Home Theatre Pc Software And Operating Systems (Part 1) - Windows Media Center

6/26/2012 11:30:10 AM

Ian Jackson compares and contrasts the three main HTPC applications available

The Home Theatre PC (HTPC) has become an increasingly prevalent addition to our homes. Gone are the days when only the geekiest of enthusiasts had a PC providing their multimedia needs, instead these extremely useful computers now sit underneath most serious movie and music fan's televisions. Nevertheless, normal desktop operating systems simply aren't designed to be accessed from the other side of the room - menus are too small, fonts are difficult to read and using a keyboard and mouse as a sofa controller is cumbersome and inaccurate.

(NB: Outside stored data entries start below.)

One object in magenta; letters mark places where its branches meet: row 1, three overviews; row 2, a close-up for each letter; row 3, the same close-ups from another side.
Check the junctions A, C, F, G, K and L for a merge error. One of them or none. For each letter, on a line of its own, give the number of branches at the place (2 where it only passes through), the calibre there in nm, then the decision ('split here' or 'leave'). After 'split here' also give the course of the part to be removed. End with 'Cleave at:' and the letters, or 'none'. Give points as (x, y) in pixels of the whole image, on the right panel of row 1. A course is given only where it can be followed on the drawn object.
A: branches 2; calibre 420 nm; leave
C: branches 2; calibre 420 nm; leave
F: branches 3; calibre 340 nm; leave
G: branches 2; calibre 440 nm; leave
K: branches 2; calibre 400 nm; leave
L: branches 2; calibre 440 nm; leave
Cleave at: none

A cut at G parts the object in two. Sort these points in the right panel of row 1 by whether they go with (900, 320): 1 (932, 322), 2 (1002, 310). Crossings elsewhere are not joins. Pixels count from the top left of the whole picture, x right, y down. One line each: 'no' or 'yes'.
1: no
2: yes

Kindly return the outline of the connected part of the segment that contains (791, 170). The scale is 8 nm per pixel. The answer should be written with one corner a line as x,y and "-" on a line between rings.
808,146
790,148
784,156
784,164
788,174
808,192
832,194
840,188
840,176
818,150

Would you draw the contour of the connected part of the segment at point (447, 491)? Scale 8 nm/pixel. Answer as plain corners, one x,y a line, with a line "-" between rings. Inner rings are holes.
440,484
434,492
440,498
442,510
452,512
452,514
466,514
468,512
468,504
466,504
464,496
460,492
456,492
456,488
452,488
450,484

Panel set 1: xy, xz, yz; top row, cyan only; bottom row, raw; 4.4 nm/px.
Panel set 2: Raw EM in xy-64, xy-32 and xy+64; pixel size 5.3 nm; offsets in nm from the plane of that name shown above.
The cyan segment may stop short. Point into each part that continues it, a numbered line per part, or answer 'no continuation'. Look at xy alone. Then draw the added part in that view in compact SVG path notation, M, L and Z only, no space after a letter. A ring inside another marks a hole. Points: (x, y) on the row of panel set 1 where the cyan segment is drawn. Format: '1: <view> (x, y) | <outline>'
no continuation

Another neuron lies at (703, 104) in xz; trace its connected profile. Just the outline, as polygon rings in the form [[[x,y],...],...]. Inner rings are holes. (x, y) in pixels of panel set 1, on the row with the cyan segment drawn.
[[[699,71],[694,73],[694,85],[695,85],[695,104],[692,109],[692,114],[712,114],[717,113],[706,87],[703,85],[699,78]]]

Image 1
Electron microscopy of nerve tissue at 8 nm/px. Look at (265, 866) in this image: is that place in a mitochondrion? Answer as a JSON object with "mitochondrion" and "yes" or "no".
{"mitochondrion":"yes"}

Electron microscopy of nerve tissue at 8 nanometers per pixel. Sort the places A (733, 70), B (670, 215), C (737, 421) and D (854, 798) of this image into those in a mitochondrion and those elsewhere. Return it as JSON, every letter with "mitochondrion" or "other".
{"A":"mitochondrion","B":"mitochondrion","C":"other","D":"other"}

Description: The Home Theatre PC (HTPC)

Fortunately there are now a number of dedicated HTPC applications that are designed to sit on top of your normal operating system, providing an experience that's just as easy to use from the comfort of your sofa as a conventional set top box or disk player. Today we will be looking at the three most popular applications, discussing their pros and cons and teaching you how to use their most commonly accessed features.

Windows Media Center

Description: Windows Media Center

Windows Media Center is an application that's built into Windows XP MCE, certain versions of Windows Vista and all versions of Windows 7 - apart from the practically invisible Starter edition. It's worth noting, though, that if you are using either of the older operating systems, the interface is a little different to the version we will be discussing today. Obviously the first major pro of WMC is that it's 'free' - in that, once you have purchased the ubiquitous Windows 7, licence no further expenditure is required. This fact alone makes it one of the most widely used HTPC interfaces around, also virtually guaranteeing peripheral support for any media remote or keyboard you end up purchasing.

Although it's the choice many enthusiasts love to hate, a properly setup WMC HTPC is also a capable, feature-rich choice that has some unique advantages compared to other open source offerings.

Windows Media Center is easy to use for the most part, and unlike some of its competitors, you can add content and perform the initial setup stages all from the comfort of your armchair. Adding content is a simple process and you can either wait for files to be added to the library in real time, or let it add files in the background as you continue to use the application. One of the key features of Windows Media Center is its ability to integrate seamlessly with the majority of TV tuners on the market, allowing you to use your PC as a Freeview digital video recorder. It even supports multiple tuners, so if you have more than one card (or a single card with multiple tuners) you can watch one channel while you record another.

Description: the Xbox 360 games console

the Xbox 360 games console

Another great feature of Windows Media Center is its ability to use extenders. These essentially work a little bit like a remote desktop client - everything you can do on your desktop you can also do in another room by hooking up a media centre extender. There used to be a number of standalone extenders on the market, but the only one still supported and available to buy is the Xbox 360 games console. Although older versions of Microsoft's ubiquitous games console are far too noisy to use for acceptable media playback, the latest versions are both efficient and discrete.